Another striking irregularity occurred at the beginning of the session, when Parliament Speaker Nabih Berri proclaimed the amended draft law to be an "urgent bill," allowing for its submission directly to the floor of the parliament without going through committees. Berri made the announcement without waiting to see if the required number of deputies had endorsed this classification, prompting Minister of State Bahij Tabbara to protest the move and, after a brief shouting match, leave the chamber.

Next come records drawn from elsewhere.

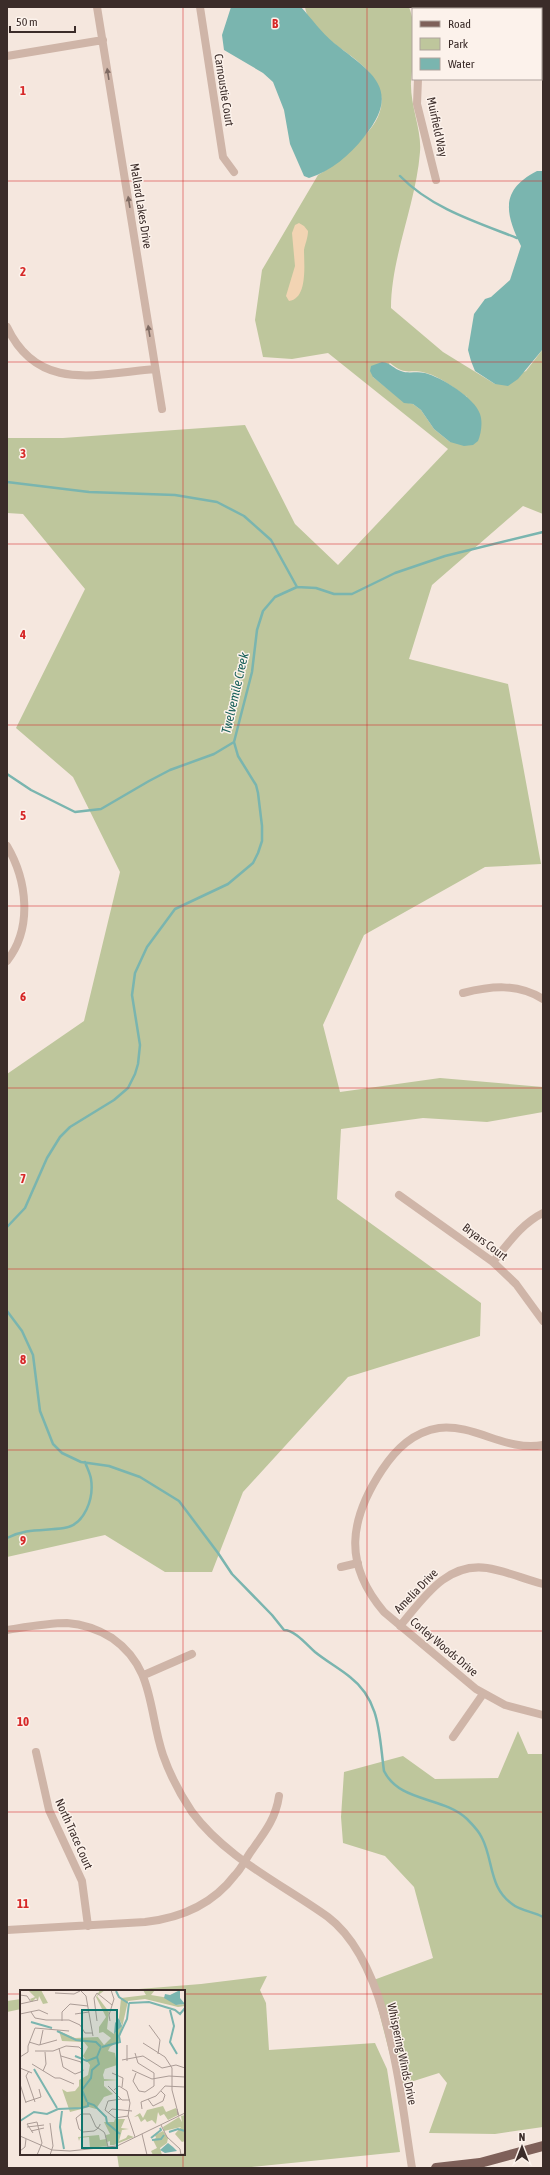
<svg xmlns="http://www.w3.org/2000/svg" width="550" height="2175" font-family="'Asap Condensed',sans-serif">
<rect width="100%" height="100%" fill="#f5e7de"/>
<!-- green -->
<path fill="#bec69c" fill-rule="evenodd" d="M305 7H409C418 30 413 58 411 82 410 105 422 131 420 152 416 204 391 257 391 308L443 352 495 384 526 371 543 349V514L523 506 432 585 409 659 508 684 541 864 485 867 364 935 323 1025 340 1092 440 1078 543 1087V1112L487 1122 423 1118 341 1129 337 1199 481 1303 480 1336 348 1377 243 1492 212 1572H165L105 1535 7 1557V1074L84 1021 120 872 73 777 16 728 85 589 23 514 7 513V438H63L245 425 295 524 338 565 448 449 328 353 292 359 263 357 255 320 262 270 318 175C334 166 347 153 360 140 373 128 384 113 381 95 373 55 310 42 305 7ZM390 363C407 377 409 368 426 373 441 377 454 388 467 397L450 442 434 429 421 410 413 404 404 402 373 377Z
M518 1731 528 1754H543V2127L495 2134 429 2133 447 2083 439 2073 398 2086 371 1981 433 1958 414 1887 385 1856 343 1843 341 1817 344 1772 403 1756 435 1779 498 1778Z
M267 1976 260 1990 266 2003 269 2050 375 2043 387 2069 400 2152 242 2168H119L117 2154H184V1991H114L201 1984Z
M21 1999V2009L7 2012V2001Z"/>
<!-- sand -->
<path fill="#f2d4b3" d="M299 223 304 226 308 231C308 238 305 244 304 250 304 264 308 299 289 301L286 296 295 266 292 233 295 225Z"/>
<!-- water -->
<path fill="#7ab5af" d="M231 7H301C312 19 321 32 334 43 371 72 403 89 364 137 350 155 331 171 309 178L304 176 290 144 284 110 273 82 263 73 224 50 222 35Z
M537 171H543V349L518 379 508 386 495 384 475 371 471 361 468 350 474 314 485 299 491 297 510 280 521 246C505 213 500 190 537 171Z
M382 362C391 363 394 369 401 371 408 374 417 371 425 373 441 377 475 398 480 414 483 422 481 434 478 441L473 445 464 446 450 442 434 429 421 410 413 404 404 403 373 377 370 371 371 366Z"/>
<g fill="none" stroke-linecap="round" stroke-linejoin="round">
<!-- stream -->
<path stroke="#7ab5af" stroke-width="2.5" d="M400 176C431 208 476 222 517 238
M7 482 89 492 175 495 217 502 244 516 271 540 297 587
M7 774 31 790 75 812 101 809 149 781 170 770 214 754 234 742
M7 1227 25 1208 47 1158 60 1137 70 1127 114 1100 128 1088 135 1074 138 1064 140 1045 132 995 135 973 147 947 175 909 228 884 253 863 258 853 262 841V826L258 793 256 785 238 756 234 742 252 672 257 630 263 611 275 597 297 587 316 588 334 594H352L395 573 445 556 543 532
M7 1311 22 1331 33 1355 40 1411 53 1444 62 1453 81 1462 109 1466 140 1477 179 1501 218 1553 232 1574 272 1615 284 1630C295 1630 307 1645 315 1652 326 1661 339 1668 350 1677 381 1701 379 1736 384 1771 400 1803 443 1796 467 1819 472 1824 479 1831 482 1838 494 1861 488 1889 515 1906 523 1911 534 1912 543 1917
M7 1538C26 1528 44 1531 64 1528 85 1525 94 1498 91 1479 90 1473 87 1468 85 1462"/>
<!-- street -->
<path stroke="#cfb5a8" stroke-width="8" d="M97 7 162 409
M200 7 223 157 234 172
M442 9V7
M7 56 103 40
M418 79 417 104 436 180
M7 327C38 393 97 374 155 369
M7 846C27 880 33 928 7 961
M463 993C491 986 517 983 543 999
M399 1195 493 1262 516 1284 543 1321
M493 1262C508 1244 521 1224 543 1213
M543 1445C506 1452 476 1424 439 1428 413 1432 396 1449 382 1470 349 1520 343 1564 384 1612L476 1689 505 1705 543 1715
M341 1567 358 1563
M400 1626C423 1599 446 1562 487 1568 506 1571 524 1579 543 1584
M7 1630C26 1627 47 1623 67 1623 83 1624 99 1630 112 1638 155 1668 148 1711 163 1755 170 1775 180 1794 192 1812 226 1858 282 1884 328 1917 390 1964 400 2095 412 2168
M144 1675 192 1654
M453 1737 483 1694
M36 1752 49 1810 82 1881 88 1926
M7 1930 145 1922C181 1918 213 1904 235 1875 242 1868 246 1858 252 1850 265 1832 276 1818 279 1796"/>
<!-- primary -->
<path stroke="#7e6059" stroke-width="10" d="M436 2168 480 2163 543 2146"/>
</g>
<!-- one-way arrows -->
<defs><path id="oneway-solid" d="M-6-.8H1V-3.2L6.5 0L1 3.2V.8H-6Z"/></defs>
<g fill="#7e6a62">
<use href="#oneway-solid" transform="translate(108 74) rotate(-99)"/>
<use href="#oneway-solid" transform="translate(129 202) rotate(-99)"/>
<use href="#oneway-solid" transform="translate(149 331) rotate(-99)"/>
</g>
<!-- grid -->
<path fill="none" stroke="#d62828" stroke-width="1" stroke-opacity="0.55" d="M183 7V1991M367 7V2168M7 181H543M7 362H543M7 544H543M7 725H543M7 906H543M7 1088H543M7 1269H543M7 1450H543M7 1631H543M7 1812H543M7 1994H21M184 1994H543M183 2154V2168"/>
<g text-anchor="middle" dominant-baseline="central" stroke-width="3" stroke-linejoin="round" paint-order="stroke">
<!-- street labels -->
<g font-size="12" fill="#3b2c29" stroke="#fcf2eb">
<text transform="translate(224 90) rotate(81)">Carnoustie Court</text>
<text transform="translate(437 127) rotate(78)">Muirfield Way</text>
<text transform="translate(141 206) rotate(81)">Mallard Lakes Drive</text>
<text transform="translate(485 1242) rotate(37)">Bryars Court</text>
<text transform="translate(416 1591) rotate(-46)">Amelia Drive</text>
<text transform="translate(444 1647) rotate(40)">Corley Woods Drive</text>
<text transform="translate(74 1834) rotate(66)">North Trace Court</text>
<text transform="translate(402 2054) rotate(78)">Whispering Winds Drive</text>
</g>
<!-- water labels -->
<g font-size="13" font-style="italic" fill="#1a615b" stroke="#fcf2eb">
<text transform="translate(235 693) rotate(-77)">Twelvemile Creek</text>
</g>
</g>
<!-- overview -->
<g transform="translate(20 1990)">
<rect width="165" height="165" fill="#f5e7de"/>
<path d="M8 0H21L28 13 23 14 19 6 18 11 16 8 12 12 10 9 15 7ZM80 0H85L77 6 89 22 87 39 94 44 102 35 99 28 101 8 126 5 123 0H135L131 5 149 8 157 15 165 14V16L158 17 125 9 108 11 99 51 90 57 88 61 95 63 97 75 85 79 83 85 84 89 98 90 84 91V96L93 104 84 107 76 119 69 117 50 122 42 99 47 102 55 101 59 96V90L68 85 70 75 63 66 68 57 64 52 42 51 39 41 55 48 78 47 84 55 91 48 83 42 79 43V37L86 27 76 7ZM143 116 146 122 156 118 158 125 148 130 144 124 140 126 138 122 136 134 132 130 127 132 125 129 121 132 118 126 114 127 120 123 123 128 127 120ZM165 125V151L162 152 155 144 161 137 144 141 143 137 159 127 162 132 161 126ZM95 129H105L101 138 109 139 102 140 99 151 106 148 108 145 114 147 94 155H90V151L87 152 88 156 70 158 69 147 60 148 59 151 58 147 79 145 80 150 86 149V145L90 144 84 132H94ZM143 141 148 148 147 153 140 158 142 165H133L131 161 137 158 133 150 136 148 135 145Z" fill="#bec69c"/>
<path d="M160 0V8L165 14 156 15 144 8 145 4 150 5ZM99 28 102 36 94 44 95 33ZM148 153 153 157 157 161 145 163 140 160Z" fill="#7ab5af"/>
<path fill="none" stroke="#7ab5af" stroke-width="2" d="M96 1 99 7 108 13M109 13 129 12 155 20 160 24 165 18M150 20 154 36 150 52 157 64M11 32 32 38M37 41 56 50 76 52 81 57M82 57 100 52 99 46 107 29 109 13M55 66 67 71 77 67M14 79 37 118M67 112 62 100 71 88 72 80 79 74 77 67 81 57M68 113 74 115 86 127 87 133 100 144M42 121 40 137 44 159M0 131 14 122 27 124 38 119 61 118 68 116V112M149 142 158 139 165 141M131 148 141 140 140 138M132 150 141 149 144 145"/>
<path fill="none" stroke="#ab9c96" stroke-width="1" d="M60 0 66 6 73 46M35 3 54 4 60 1M77 3 74 8 77 31M77 3 92 15M0 5 7 6 11 12M0 14 18 10M11 22 15 28 26 30H49L60 35 65 43H72M0 24 19 20 28 24M55 24 69 22M42 31V22L50 14 68 16M90 31 89 25 94 9 91 0M129 35 140 50 138 64M9 52 19 55 37 50M123 53 145 67 152 78V100L157 119M20 55 23 40M39 58 43 77 55 84 63 81 61 72 41 66M15 61H33L46 56 59 57 62 60M115 63 118 73 134 83V96L125 102 119 101 113 91 116 83M0 67 8 62V56L15 38 49 41M102 70 123 66 142 78 156 75 165 78M107 71V55M12 74 35 88H40L54 94M0 78 12 83M112 80 132 89 149 86 165 87M9 81 6 86 15 112M23 81 26 74 25 62M92 83 103 88 102 97M0 94 6 113M88 96 102 110H110M94 100 99 96 107 101 110 113 108 126 115 147M101 109 88 111 85 120 95 128 108 126M128 109 133 116 143 111 145 105 141 101M6 112 21 107 19 99M122 119 121 112 136 106 145 96 165 97M88 123 92 119 112 121M158 125 157 119 159 126M30 133 33 156 30 165M80 134V135L78 138 77 139 74 141 63 142 59 139 56 128 61 124H70L75 135 76 137 78 138 84 142 85 144 88 157M141 135 147 147 160 159 161 165M7 137 24 135M11 141 24 138M13 143 7 134 17 132 22 153 17 165M122 144 127 165M0 146 32 160M32 160 50 161 97 156 165 123M0 161 5 157 6 149M150 165 165 164"/>
<path fill="#0f766e" fill-opacity="0.15" stroke="#0f766e" stroke-width="2" d="M62 20H97V158H62Z"/>
<rect width="165" height="165" fill="none" stroke="#3b2c29" stroke-width="2"/>
</g>
<g font-size="13" text-anchor="middle" font-weight="bold" fill="#d62828" stroke="#fcf2eb" stroke-width="3" stroke-linejoin="round" paint-order="stroke">
<text x="275" y="28">B</text>
<text x="23" y="95">1</text>
<text x="23" y="276">2</text>
<text x="23" y="458">3</text>
<text x="23" y="639">4</text>
<text x="23" y="820">5</text>
<text x="23" y="1001">6</text>
<text x="23" y="1183">7</text>
<text x="23" y="1364">8</text>
<text x="23" y="1545">9</text>
<text x="23" y="1726">10</text>
<text x="23" y="1908">11</text>
</g>
<!-- border -->
<rect width="550" height="2175" fill="none" stroke="#3b2c29" stroke-width="16"/>
<!-- legend -->
<rect x="412" y="8" width="130" height="72" fill="#fcf2eb" stroke="#afa39d"/>
<rect x="420" y="21" width="20" height="6" fill="#7e6059" stroke="#afa39d"/>
<text x="448" y="28" font-size="12" fill="#3b2c29">Road</text>
<rect x="420" y="38" width="20" height="12" fill="#bec69c" stroke="#afa39d"/>
<text x="448" y="48" font-size="12" fill="#3b2c29">Park</text>
<rect x="420" y="58" width="20" height="12" fill="#7ab5af" stroke="#afa39d"/>
<text x="448" y="68" font-size="12" fill="#3b2c29">Water</text>
<!-- north arrow -->
<g transform="translate(522 2147)" stroke="#fcf2eb" stroke-width="3" paint-order="stroke">
<path d="M0-3L7 15L0 10L-7 15Z" fill="#3b2c29"/>
<text y="-6" font-size="11" font-weight="bold" text-anchor="middle" fill="#3b2c29">N</text>
</g>
<!-- scale -->
<path d="M10 26v6h65v-6" fill="none" stroke="#3b2c29" stroke-width="2"/>
<text x="16" y="26" font-size="12" fill="#3b2c29" stroke="#fcf2eb" stroke-width="3" paint-order="stroke">50 m</text>
</svg>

Druze leader Walid Jumblatt, who has been an outspoken critic of Syrian intervention over the last year or so, was outraged. "This amendment has been tailored to topple you," he told the premier. "Please, Mr. Prime Minister, don't hand power to a military clique. If President Lahoud wants to lead us to a military regime of secret services, we will not go along." With that, Jumblatt and his 15 parliamentary allies stormed out of the session.2
Most of the other 21 MP's who addressed the body registered similar complaints. Bassem Sabaa, a former information minister aligned with Hariri, called the amendments a prelude to "the militarization of the judiciary." Boutros Harb declared that the country was now run by a "totalitarian military regime." Several members of parliament pleaded with Berri not to cave into external pressure. "You and we have fought for an independent parliament, free of decisions [a euphemism for Syrian intervention]," Akram Chehayeb told the speaker. "It is very important that parliament remain this way."3
In the end, the amendments were approved as only seven MP's mustered the resolve to vote against the draft law, while 51 members abstained. Reaction to the vote among editorialists and political commentators was almost universally negative. "Parliament has turned its back on one of the few pieces of relatively progressive legislation it had produced in recent years, and one can only speculate on the tactics employed to bring about so crushing a setback for those who hope to one day see democracy in Lebanon," wrote Beirut's English-language Daily Star in a front page editorial the next day.4
However, what many Lebanese find most disturbing about this political spectacle is not the impact of the legislation on human rights abuses in Lebanon or the fact that pro-Syrian elites carried the day, but the fact that so many politicians who were openly critical of the amendments declined to vote according to their conscience. "There is evidently another master dictating to the legislators what to do and say," said Greek Orthodox Archbishop Elias Aoude. "Those who change their hearts so fast cannot be masters of their own selves. They are lackeys of another master."5
1 Al-Nahar (Beirut), 14 August 2001.
2 Al-Nahar (Beirut), 14 August 2001.
3 The Daily Star (Beirut), 14 August 2001; Al-Nahar (Beirut), 14 August 2001.
4 The Daily Star (Beirut), 14 August 2001.
5 Al-Nahar (Beirut), 16 August 2001.